10/04/2025—We anticipate that the producer price index (PPI) for final demand increased by 0.2% in August, representing a considerably milder pace compared to the unexpected 0.9% uptick seen in July. This projection for a more restrained monthly advance partly stems from significantly reduced impacts from food and energy relative to the previous month. In particular, we expect PPI energy prices to drop by 0.8%, primarily driven by reductions in various fuels, even though PPI electricity costs probably rose modestly. PPI energy prices had climbed 0.9% monthly in both June and July. We also project PPI food prices to remain unchanged in August, coming after two consecutive months of more substantial increases. Should our estimate prove accurate, year-over-year PPI inflation would moderate slightly to 3.2%, after escalating to 3.3% in July from 2.4% in June.
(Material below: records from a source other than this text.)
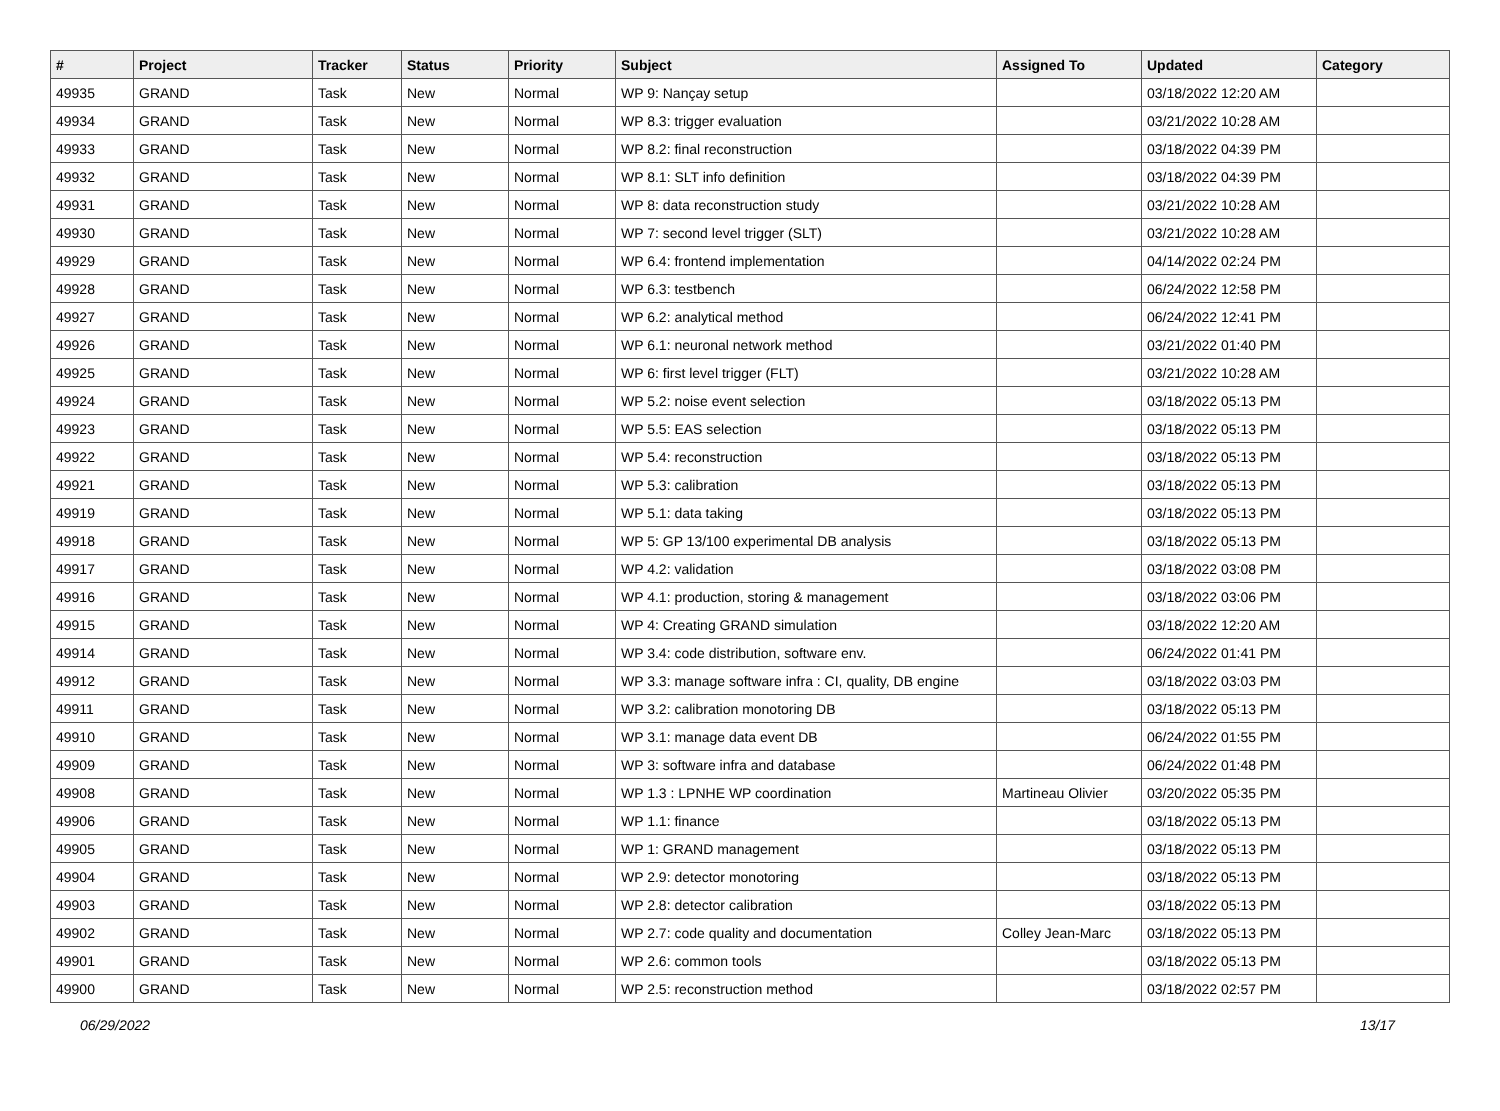| # | Project | Tracker | Status | Priority | Subject | Assigned To | Updated | Category |
| --- | --- | --- | --- | --- | --- | --- | --- | --- |
| 49935 | GRAND | Task | New | Normal | WP 9: Nançay setup | | 03/18/2022 12:20 AM | |
| 49934 | GRAND | Task | New | Normal | WP 8.3: trigger evaluation | | 03/21/2022 10:28 AM | |
| 49933 | GRAND | Task | New | Normal | WP 8.2: final reconstruction | | 03/18/2022 04:39 PM | |
| 49932 | GRAND | Task | New | Normal | WP 8.1: SLT info definition | | 03/18/2022 04:39 PM | |
| 49931 | GRAND | Task | New | Normal | WP 8: data reconstruction study | | 03/21/2022 10:28 AM | |
| 49930 | GRAND | Task | New | Normal | WP 7: second level trigger (SLT) | | 03/21/2022 10:28 AM | |
| 49929 | GRAND | Task | New | Normal | WP 6.4: frontend implementation | | 04/14/2022 02:24 PM | |
| 49928 | GRAND | Task | New | Normal | WP 6.3: testbench | | 06/24/2022 12:58 PM | |
| 49927 | GRAND | Task | New | Normal | WP 6.2: analytical method | | 06/24/2022 12:41 PM | |
| 49926 | GRAND | Task | New | Normal | WP 6.1: neuronal network method | | 03/21/2022 01:40 PM | |
| 49925 | GRAND | Task | New | Normal | WP 6: first level trigger (FLT) | | 03/21/2022 10:28 AM | |
| 49924 | GRAND | Task | New | Normal | WP 5.2: noise event selection | | 03/18/2022 05:13 PM | |
| 49923 | GRAND | Task | New | Normal | WP 5.5: EAS selection | | 03/18/2022 05:13 PM | |
| 49922 | GRAND | Task | New | Normal | WP 5.4: reconstruction | | 03/18/2022 05:13 PM | |
| 49921 | GRAND | Task | New | Normal | WP 5.3: calibration | | 03/18/2022 05:13 PM | |
| 49919 | GRAND | Task | New | Normal | WP 5.1: data taking | | 03/18/2022 05:13 PM | |
| 49918 | GRAND | Task | New | Normal | WP 5: GP 13/100 experimental DB analysis | | 03/18/2022 05:13 PM | |
| 49917 | GRAND | Task | New | Normal | WP 4.2: validation | | 03/18/2022 03:08 PM | |
| 49916 | GRAND | Task | New | Normal | WP 4.1: production, storing & management | | 03/18/2022 03:06 PM | |
| 49915 | GRAND | Task | New | Normal | WP 4: Creating GRAND simulation | | 03/18/2022 12:20 AM | |
| 49914 | GRAND | Task | New | Normal | WP 3.4: code distribution, software env. | | 06/24/2022 01:41 PM | |
| 49912 | GRAND | Task | New | Normal | WP 3.3: manage software infra : CI, quality, DB engine | | 03/18/2022 03:03 PM | |
| 49911 | GRAND | Task | New | Normal | WP 3.2: calibration monotoring DB | | 03/18/2022 05:13 PM | |
| 49910 | GRAND | Task | New | Normal | WP 3.1: manage data event DB | | 06/24/2022 01:55 PM | |
| 49909 | GRAND | Task | New | Normal | WP 3: software infra and database | | 06/24/2022 01:48 PM | |
| 49908 | GRAND | Task | New | Normal | WP 1.3 : LPNHE WP coordination | Martineau Olivier | 03/20/2022 05:35 PM | |
| 49906 | GRAND | Task | New | Normal | WP 1.1: finance | | 03/18/2022 05:13 PM | |
| 49905 | GRAND | Task | New | Normal | WP 1: GRAND management | | 03/18/2022 05:13 PM | |
| 49904 | GRAND | Task | New | Normal | WP 2.9: detector monotoring | | 03/18/2022 05:13 PM | |
| 49903 | GRAND | Task | New | Normal | WP 2.8: detector calibration | | 03/18/2022 05:13 PM | |
| 49902 | GRAND | Task | New | Normal | WP 2.7: code quality and documentation | Colley Jean-Marc | 03/18/2022 05:13 PM | |
| 49901 | GRAND | Task | New | Normal | WP 2.6: common tools | | 03/18/2022 05:13 PM | |
| 49900 | GRAND | Task | New | Normal | WP 2.5: reconstruction method | | 03/18/2022 02:57 PM | |
06/29/2022 13/17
Excluding food and energy, we forecast a 0.3% advance in core PPI, which would result in a year-over-year inflation rate of 3.5%. This would mark a minor slowdown from July’s 3.7% but remain the highest figure in five months. Building on the ongoing moderate uptick in core goods PPI prices—which may increasingly reflect tariff effects—we expect another 0.4% monthly gain last month. With further tariffs taking effect and companies progressively transferring more of these cost burdens, core goods PPI prices might encounter additional upward momentum.
Core services prices surged markedly in the July data due to a substantial rise in trade services (capturing margins for wholesalers and retailers); this segment is erratic and susceptible to adjustments, so we aren’t predicting a comparable pattern for August. However, there is undoubtedly some possibility of a repeat contribution. We anticipate construction PPI prices to show little variation in August.